**Work to complete:** Each record, minus any picture, should be returned exactly as written.

**Data shown:**
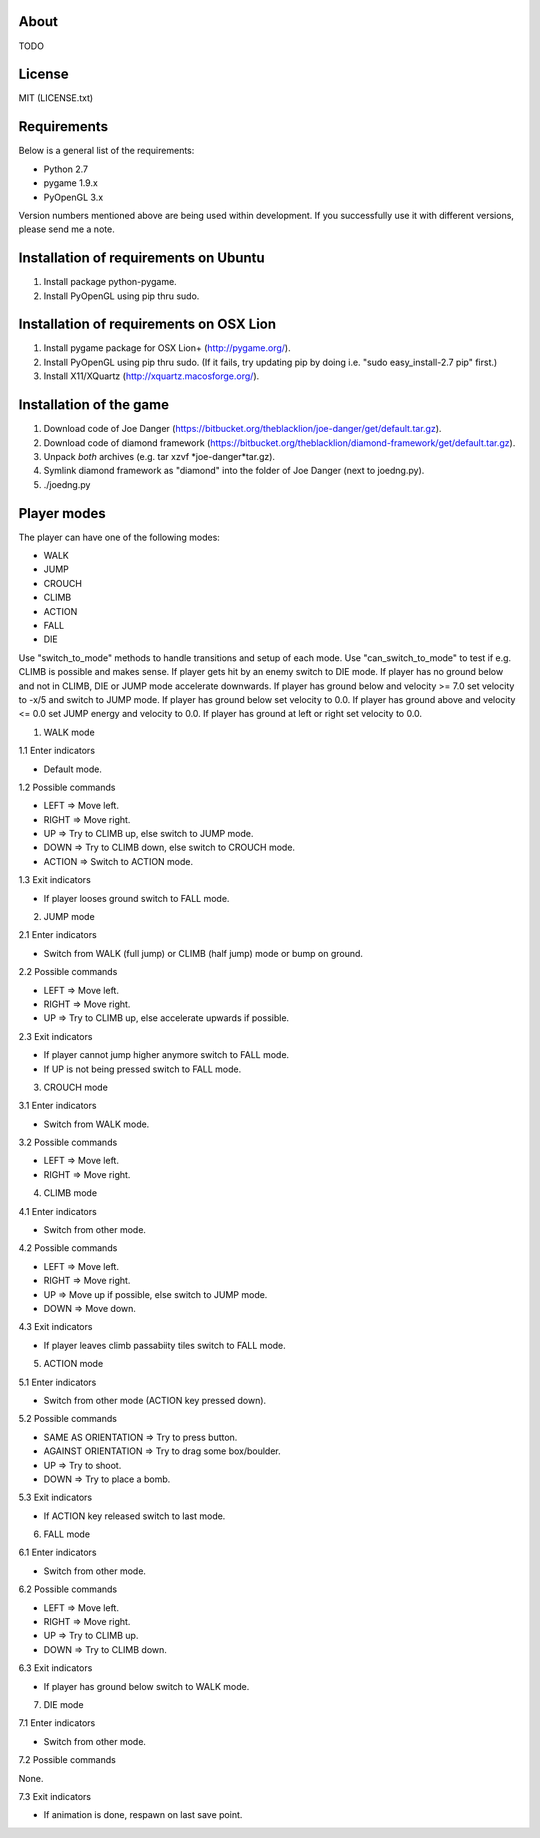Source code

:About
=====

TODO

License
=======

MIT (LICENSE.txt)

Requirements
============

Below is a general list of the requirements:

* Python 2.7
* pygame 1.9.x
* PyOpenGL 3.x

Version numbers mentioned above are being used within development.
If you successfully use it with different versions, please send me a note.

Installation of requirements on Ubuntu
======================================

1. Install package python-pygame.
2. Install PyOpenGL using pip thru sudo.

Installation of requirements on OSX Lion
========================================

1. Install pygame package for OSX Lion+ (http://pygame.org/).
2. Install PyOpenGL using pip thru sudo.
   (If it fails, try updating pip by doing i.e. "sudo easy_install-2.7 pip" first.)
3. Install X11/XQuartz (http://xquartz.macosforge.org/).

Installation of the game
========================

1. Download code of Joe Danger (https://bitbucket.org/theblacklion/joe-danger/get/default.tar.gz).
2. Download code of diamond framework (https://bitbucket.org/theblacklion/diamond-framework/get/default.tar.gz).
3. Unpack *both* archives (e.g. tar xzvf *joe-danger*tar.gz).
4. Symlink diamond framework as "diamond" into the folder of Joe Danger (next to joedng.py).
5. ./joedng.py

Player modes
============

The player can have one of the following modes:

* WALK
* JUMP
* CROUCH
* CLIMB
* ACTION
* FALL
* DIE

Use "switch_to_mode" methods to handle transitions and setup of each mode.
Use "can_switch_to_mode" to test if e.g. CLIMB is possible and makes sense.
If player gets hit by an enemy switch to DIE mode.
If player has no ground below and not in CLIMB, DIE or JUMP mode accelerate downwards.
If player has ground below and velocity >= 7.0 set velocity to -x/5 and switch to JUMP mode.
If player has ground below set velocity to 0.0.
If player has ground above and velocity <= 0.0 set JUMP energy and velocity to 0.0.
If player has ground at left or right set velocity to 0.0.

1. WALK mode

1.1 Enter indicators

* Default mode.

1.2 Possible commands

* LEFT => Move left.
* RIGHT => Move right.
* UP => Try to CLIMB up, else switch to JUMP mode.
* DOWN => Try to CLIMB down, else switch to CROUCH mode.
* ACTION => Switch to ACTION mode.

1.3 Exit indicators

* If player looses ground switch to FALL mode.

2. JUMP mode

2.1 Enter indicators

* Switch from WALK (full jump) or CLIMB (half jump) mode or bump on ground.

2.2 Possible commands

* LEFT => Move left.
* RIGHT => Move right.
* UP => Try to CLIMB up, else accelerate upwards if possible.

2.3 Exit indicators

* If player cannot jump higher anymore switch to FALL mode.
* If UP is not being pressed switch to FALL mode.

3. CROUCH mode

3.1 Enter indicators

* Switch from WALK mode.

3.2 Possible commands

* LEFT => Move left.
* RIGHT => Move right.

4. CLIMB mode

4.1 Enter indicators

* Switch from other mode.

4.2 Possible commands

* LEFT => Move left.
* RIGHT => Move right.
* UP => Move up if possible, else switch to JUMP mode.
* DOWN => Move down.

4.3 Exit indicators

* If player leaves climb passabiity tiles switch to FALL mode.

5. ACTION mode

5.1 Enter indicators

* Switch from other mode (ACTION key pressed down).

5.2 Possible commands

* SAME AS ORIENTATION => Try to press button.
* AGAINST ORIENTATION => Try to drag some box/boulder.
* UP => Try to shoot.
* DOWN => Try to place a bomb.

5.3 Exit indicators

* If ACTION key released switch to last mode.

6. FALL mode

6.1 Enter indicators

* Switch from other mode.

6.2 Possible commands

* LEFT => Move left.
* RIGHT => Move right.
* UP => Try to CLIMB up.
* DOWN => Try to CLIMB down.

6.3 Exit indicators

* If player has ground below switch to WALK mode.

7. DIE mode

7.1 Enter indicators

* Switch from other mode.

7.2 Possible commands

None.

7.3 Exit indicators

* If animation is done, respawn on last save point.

**Answer to this problem:**
Source code

:About
=====

TODO

License
=======

MIT (LICENSE.txt)

Requirements
============

Below is a general list of the requirements:

* Python 2.7
* pygame 1.9.x
* PyOpenGL 3.x

Version numbers mentioned above are being used within development.
If you successfully use it with different versions, please send me a note.

Installation of requirements on Ubuntu
======================================

1. Install package python-pygame.
2. Install PyOpenGL using pip thru sudo.

Installation of requirements on OSX Lion
========================================

1. Install pygame package for OSX Lion+ (http://pygame.org/).
2. Install PyOpenGL using pip thru sudo.
   (If it fails, try updating pip by doing i.e. "sudo easy_install-2.7 pip" first.)
3. Install X11/XQuartz (http://xquartz.macosforge.org/).

Installation of the game
========================

1. Download code of Joe Danger (https://bitbucket.org/theblacklion/joe-danger/get/default.tar.gz).
2. Download code of diamond framework (https://bitbucket.org/theblacklion/diamond-framework/get/default.tar.gz).
3. Unpack *both* archives (e.g. tar xzvf *joe-danger*tar.gz).
4. Symlink diamond framework as "diamond" into the folder of Joe Danger (next to joedng.py).
5. ./joedng.py

Player modes
============

The player can have one of the following modes:

* WALK
* JUMP
* CROUCH
* CLIMB
* ACTION
* FALL
* DIE

Use "switch_to_mode" methods to handle transitions and setup of each mode.
Use "can_switch_to_mode" to test if e.g. CLIMB is possible and makes sense.
If player gets hit by an enemy switch to DIE mode.
If player has no ground below and not in CLIMB, DIE or JUMP mode accelerate downwards.
If player has ground below and velocity >= 7.0 set velocity to -x/5 and switch to JUMP mode.
If player has ground below set velocity to 0.0.
If player has ground above and velocity <= 0.0 set JUMP energy and velocity to 0.0.
If player has ground at left or right set velocity to 0.0.

1. WALK mode

1.1 Enter indicators

* Default mode.

1.2 Possible commands

* LEFT => Move left.
* RIGHT => Move right.
* UP => Try to CLIMB up, else switch to JUMP mode.
* DOWN => Try to CLIMB down, else switch to CROUCH mode.
* ACTION => Switch to ACTION mode.

1.3 Exit indicators

* If player looses ground switch to FALL mode.

2. JUMP mode

2.1 Enter indicators

* Switch from WALK (full jump) or CLIMB (half jump) mode or bump on ground.

2.2 Possible commands

* LEFT => Move left.
* RIGHT => Move right.
* UP => Try to CLIMB up, else accelerate upwards if possible.

2.3 Exit indicators

* If player cannot jump higher anymore switch to FALL mode.
* If UP is not being pressed switch to FALL mode.

3. CROUCH mode

3.1 Enter indicators

* Switch from WALK mode.

3.2 Possible commands

* LEFT => Move left.
* RIGHT => Move right.

4. CLIMB mode

4.1 Enter indicators

* Switch from other mode.

4.2 Possible commands

* LEFT => Move left.
* RIGHT => Move right.
* UP => Move up if possible, else switch to JUMP mode.
* DOWN => Move down.

4.3 Exit indicators

* If player leaves climb passabiity tiles switch to FALL mode.

5. ACTION mode

5.1 Enter indicators

* Switch from other mode (ACTION key pressed down).

5.2 Possible commands

* SAME AS ORIENTATION => Try to press button.
* AGAINST ORIENTATION => Try to drag some box/boulder.
* UP => Try to shoot.
* DOWN => Try to place a bomb.

5.3 Exit indicators

* If ACTION key released switch to last mode.

6. FALL mode

6.1 Enter indicators

* Switch from other mode.

6.2 Possible commands

* LEFT => Move left.
* RIGHT => Move right.
* UP => Try to CLIMB up.
* DOWN => Try to CLIMB down.

6.3 Exit indicators

* If player has ground below switch to WALK mode.

7. DIE mode

7.1 Enter indicators

* Switch from other mode.

7.2 Possible commands

None.

7.3 Exit indicators

* If animation is done, respawn on last save point.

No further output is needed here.